The challenge
Five executives had just been given control of a roughly $1 billion fiscal mandate. Each had come up through one of four previously competitive branches of the agency — branches that had spent years working against one another for budget and influence. Now those old rivals were supposed to lead together.
They were also fully virtual — one executive in each U.S. time zone — and had never operated as a single unit. Trust was non-existent. Communication was poor. And the long-standing beliefs each leader carried about "the other branches" colored every interaction. On paper they were a team. In practice they were four old factions and a title.
The approach
A single offsite at a neutral resort would have papered over the problem. Instead, we designed a series of retreats — one in each executive's time zone. Meeting on each leader's home ground did something a neutral location never could: it dismantled the us-versus-them frame one branch at a time, and asked each executive to host, rather than defend.
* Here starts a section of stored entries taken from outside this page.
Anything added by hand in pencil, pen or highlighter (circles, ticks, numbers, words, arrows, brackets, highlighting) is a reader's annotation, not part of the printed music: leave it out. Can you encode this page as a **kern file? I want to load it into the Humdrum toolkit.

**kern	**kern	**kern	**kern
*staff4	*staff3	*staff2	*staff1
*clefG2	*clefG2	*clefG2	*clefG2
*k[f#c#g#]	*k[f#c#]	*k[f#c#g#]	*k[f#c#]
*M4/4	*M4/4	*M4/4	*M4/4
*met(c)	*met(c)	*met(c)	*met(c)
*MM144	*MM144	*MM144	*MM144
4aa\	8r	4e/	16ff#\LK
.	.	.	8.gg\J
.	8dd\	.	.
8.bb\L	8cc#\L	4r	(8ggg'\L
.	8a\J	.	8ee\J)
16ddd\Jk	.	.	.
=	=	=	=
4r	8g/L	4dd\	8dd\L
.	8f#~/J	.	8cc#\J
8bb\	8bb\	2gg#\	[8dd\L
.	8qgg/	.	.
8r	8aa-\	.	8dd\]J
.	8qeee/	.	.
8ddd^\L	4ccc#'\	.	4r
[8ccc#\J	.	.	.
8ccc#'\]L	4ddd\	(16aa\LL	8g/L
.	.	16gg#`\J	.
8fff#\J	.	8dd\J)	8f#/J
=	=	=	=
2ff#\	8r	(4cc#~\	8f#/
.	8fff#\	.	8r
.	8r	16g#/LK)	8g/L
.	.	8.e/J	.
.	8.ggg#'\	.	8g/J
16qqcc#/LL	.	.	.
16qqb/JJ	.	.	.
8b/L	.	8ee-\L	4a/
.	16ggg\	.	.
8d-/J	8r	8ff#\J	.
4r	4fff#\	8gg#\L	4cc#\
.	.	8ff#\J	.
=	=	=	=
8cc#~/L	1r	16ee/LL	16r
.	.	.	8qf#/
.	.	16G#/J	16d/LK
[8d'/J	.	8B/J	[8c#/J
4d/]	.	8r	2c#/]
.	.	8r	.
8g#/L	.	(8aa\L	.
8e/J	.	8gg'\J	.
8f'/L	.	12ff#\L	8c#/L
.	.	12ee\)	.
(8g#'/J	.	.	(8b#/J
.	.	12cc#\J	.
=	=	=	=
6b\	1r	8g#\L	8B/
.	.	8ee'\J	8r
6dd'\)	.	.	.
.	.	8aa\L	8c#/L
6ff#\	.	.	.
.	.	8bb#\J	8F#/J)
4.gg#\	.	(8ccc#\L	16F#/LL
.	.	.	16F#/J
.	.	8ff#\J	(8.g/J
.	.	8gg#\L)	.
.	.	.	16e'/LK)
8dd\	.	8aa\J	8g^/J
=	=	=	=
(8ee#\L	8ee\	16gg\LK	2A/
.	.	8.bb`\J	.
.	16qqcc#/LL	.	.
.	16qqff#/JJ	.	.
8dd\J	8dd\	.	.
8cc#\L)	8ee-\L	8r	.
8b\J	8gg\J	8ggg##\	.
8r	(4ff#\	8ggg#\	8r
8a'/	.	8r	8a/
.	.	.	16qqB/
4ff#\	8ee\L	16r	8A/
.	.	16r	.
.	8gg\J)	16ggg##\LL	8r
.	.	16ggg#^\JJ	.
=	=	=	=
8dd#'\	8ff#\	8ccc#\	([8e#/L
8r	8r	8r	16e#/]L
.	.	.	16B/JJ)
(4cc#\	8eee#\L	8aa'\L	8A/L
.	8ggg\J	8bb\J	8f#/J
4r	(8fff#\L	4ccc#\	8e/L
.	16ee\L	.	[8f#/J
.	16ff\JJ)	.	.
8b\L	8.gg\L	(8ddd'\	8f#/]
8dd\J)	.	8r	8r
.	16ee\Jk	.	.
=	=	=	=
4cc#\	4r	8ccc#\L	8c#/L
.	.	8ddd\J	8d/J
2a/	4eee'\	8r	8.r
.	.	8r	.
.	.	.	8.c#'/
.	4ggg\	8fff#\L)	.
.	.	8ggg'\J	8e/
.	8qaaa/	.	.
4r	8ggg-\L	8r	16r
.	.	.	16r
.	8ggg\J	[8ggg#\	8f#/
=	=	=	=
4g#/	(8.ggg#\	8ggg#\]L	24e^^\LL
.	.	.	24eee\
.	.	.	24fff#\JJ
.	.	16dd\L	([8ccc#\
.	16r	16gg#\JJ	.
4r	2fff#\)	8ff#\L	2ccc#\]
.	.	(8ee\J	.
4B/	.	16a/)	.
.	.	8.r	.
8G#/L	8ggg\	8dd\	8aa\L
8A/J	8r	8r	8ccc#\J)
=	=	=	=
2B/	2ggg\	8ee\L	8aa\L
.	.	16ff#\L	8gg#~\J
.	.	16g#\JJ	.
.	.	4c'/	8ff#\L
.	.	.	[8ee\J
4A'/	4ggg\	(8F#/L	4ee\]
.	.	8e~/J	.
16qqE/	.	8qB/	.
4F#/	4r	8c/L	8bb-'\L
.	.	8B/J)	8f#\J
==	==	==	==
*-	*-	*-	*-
Across the series we built trust in stages, established shared communication strategies the virtual team could actually sustain, and deliberately surfaced and diffused the legacy beliefs that kept the branches apart. The function was clear from the start: turn five rivals into one executive leadership team the entire Fiscal Branch could follow.
"On paper they were a team. The work was turning four old factions into one — branch by branch, time zone by time zone."
The result
The five became a genuine executive leadership team — aligned enough to set direction the rest of the Fiscal Branch could follow with confidence. Trust and communication, all but absent at the start, became the team's operating foundation rather than its liability.
The clearest proof was what the agency did next: it awarded us the contract to deliver the same work for the next two layers of the organization. The strongest endorsement isn't a quote — it's a client expanding the engagement.
Client identity and personnel anonymized at the organization's request. Engagement details shared with permission.